2Le cadre spatio-temporel de l’étude s’inscrit dans la première modernité « identifiée par un certain nombre d’historiens comme la première mondialisation » (p. 14) qui voit l’« émergence d’une nouvelle économie globalisée », l’ouvrage s’appuie donc sur les récents travaux concernant l’histoire globale et notamment ceux de l’historien, spécialiste de l’histoire connectée, Sanjay Subrahmanyam2. Mais le projet des autrices a ceci d’original qu’elles entendent proposer des « récits particuliers d’objets » (p. 15). Pas de grand ensemble, pas de vaste fresque donc, mais « la construction d’identités multiples qui interagissent entre elles par et à travers les objets » (p. 15). L’idée est de mettre l’objet au cœur de cette histoire globale envisagée comme un kaléidoscope d’histoires singulières.

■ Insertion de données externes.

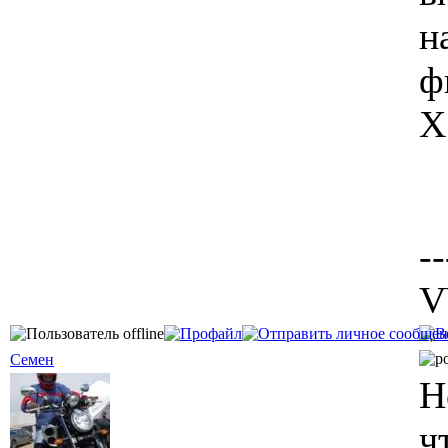
н
ф
Х
--
V
Семен
Н
ч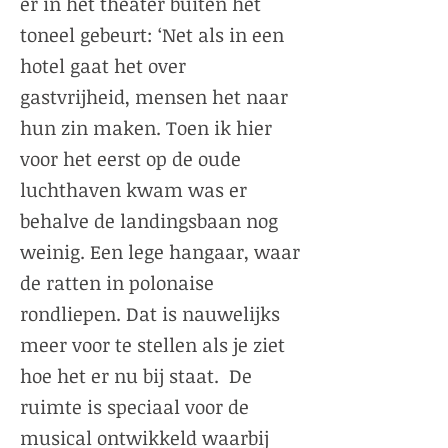
er in het theater buiten het
toneel gebeurt: ‘Net als in een
hotel gaat het over
gastvrijheid, mensen het naar
hun zin maken. Toen ik hier
voor het eerst op de oude
luchthaven kwam was er
behalve de landingsbaan nog
weinig. Een lege hangaar, waar
de ratten in polonaise
rondliepen. Dat is nauwelijks
meer voor te stellen als je ziet
hoe het er nu bij staat. De
ruimte is speciaal voor de
musical ontwikkeld waarbij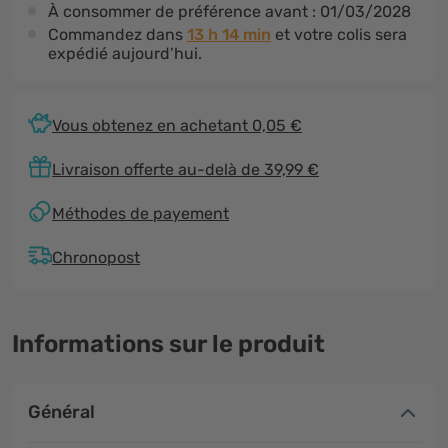
À consommer de préférence avant :
01/03/2028
Commandez dans
13 h 14 min
et votre colis sera
expédié aujourd’hui.
Vous obtenez en achetant 0,05 €
Livraison offerte au-delà de 39,99 €
Méthodes de payement
Chronopost
Informations sur le produit
Général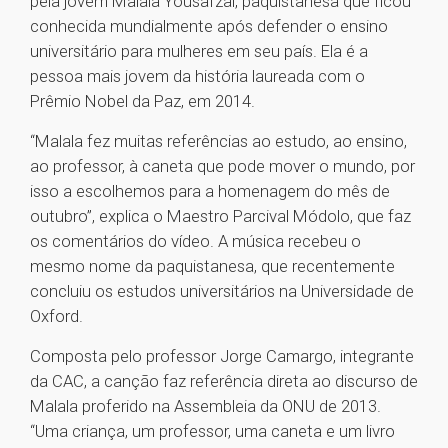
pela jovem Malala Yousafzai, paquistanesa que ficou
conhecida mundialmente após defender o ensino
universitário para mulheres em seu país. Ela é a
pessoa mais jovem da história laureada com o
Prêmio Nobel da Paz, em 2014.
“Malala fez muitas referências ao estudo, ao ensino,
ao professor, à caneta que pode mover o mundo, por
isso a escolhemos para a homenagem do mês de
outubro”, explica o Maestro Parcival Módolo, que faz
os comentários do vídeo. A música recebeu o
mesmo nome da paquistanesa, que recentemente
concluiu os estudos universitários na Universidade de
Oxford.
Composta pelo professor Jorge Camargo, integrante
da CAC, a canção faz referência direta ao discurso de
Malala proferido na Assembleia da ONU de 2013.
“Uma criança, um professor, uma caneta e um livro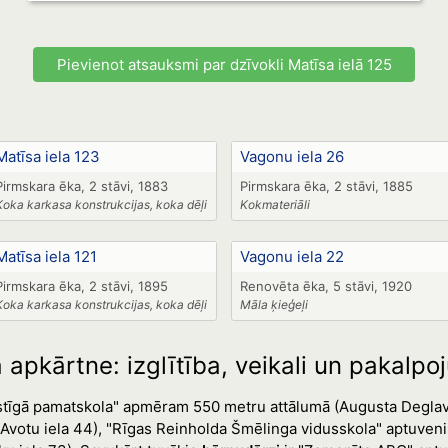
Pievienot atsauksmi par dzīvokli Matīsa ielā 125
Matīsa iela 123
Vagonu iela 26
Pirmskara ēka, 2 stāvi, 1883
Pirmskara ēka, 2 stāvi, 1885
Koka karkasa konstrukcijas, koka dēļi
Kokmateriāli
Matīsa iela 121
Vagonu iela 22
Pirmskara ēka, 2 stāvi, 1895
Renovēta ēka, 5 stāvi, 1920
Koka karkasa konstrukcijas, koka dēļi
Māla ķieģeļi
 apkārtne: izglītība, veikali un pakalpo
ristīgā pamatskola" apmēram 550 metru attālumā (Augusta Deglava
votu iela 44), "Rīgas Reinholda Šmēlinga vidusskola" aptuveni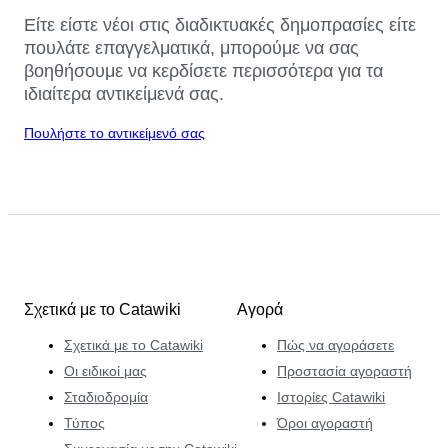
Είτε είστε νέοι στις διαδικτυακές δημοπρασίες είτε
πουλάτε επαγγελματικά, μπορούμε να σας
βοηθήσουμε να κερδίσετε περισσότερα για τα
ιδιαίτερα αντικείμενά σας.
Πουλήστε το αντικείμενό σας
Σχετικά με το Catawiki
Αγορά
Σχετικά με το Catawiki
Πώς να αγοράσετε
Οι ειδικοί μας
Προστασία αγοραστή
Σταδιοδρομία
Ιστορίες Catawiki
Τύπος
Όροι αγοραστή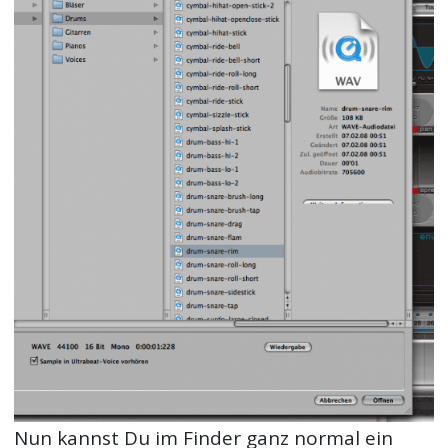
Nun kannst Du im Finder ganz normal ein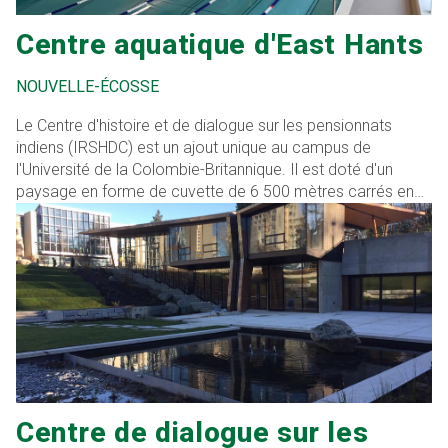
Centre aquatique d'East Hants
NOUVELLE-ÉCOSSE
Le Centre d'histoire et de dialogue sur les pensionnats
indiens (IRSHDC) est un ajout unique au campus de
l'Université de la Colombie-Britannique. Il est doté d'un
paysage en forme de cuvette de 6 500 mètres carrés en
forme d'auditorium et d'un système de toiture à membrane
en cuivre.
Centre de dialogue sur les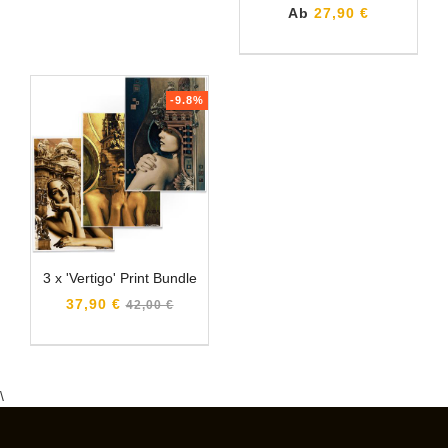
Ab
27,90 €
-9.8%
3 x 'Vertigo' Print Bundle
Normaler
37,90 €
42,00 €
Preis
\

3La deuxième sous-partie (« Pour une histoire matérielle des identités ») et la troisième (« Les modalités de la rencontre ») poursuivent l’entreprise d’explicitation du projet en posant que faire l’histoire de la circulation matérielle, c’est aussi, bien sûr, faire l’histoire des identités. L’objet a une histoire, une vie, une biographie (p. 19) qui amènent à s’interroger sur les frontières géographiques, politiques, identitaires. L’ouvrage s’inscrit donc dans une approche dynamique de l’histoire, celle qui, se méfiant du point de vue européo-centré, cherche à interroger d’autres sources que celles des archives en s’attachant à la matérialité — l’étude de l’objet permettant de s’intéresser à l’autre et de décentrer le regard. Il s’agit donc d’examiner comment l’étude de la circulation des objets permet d’approcher la construction des identités.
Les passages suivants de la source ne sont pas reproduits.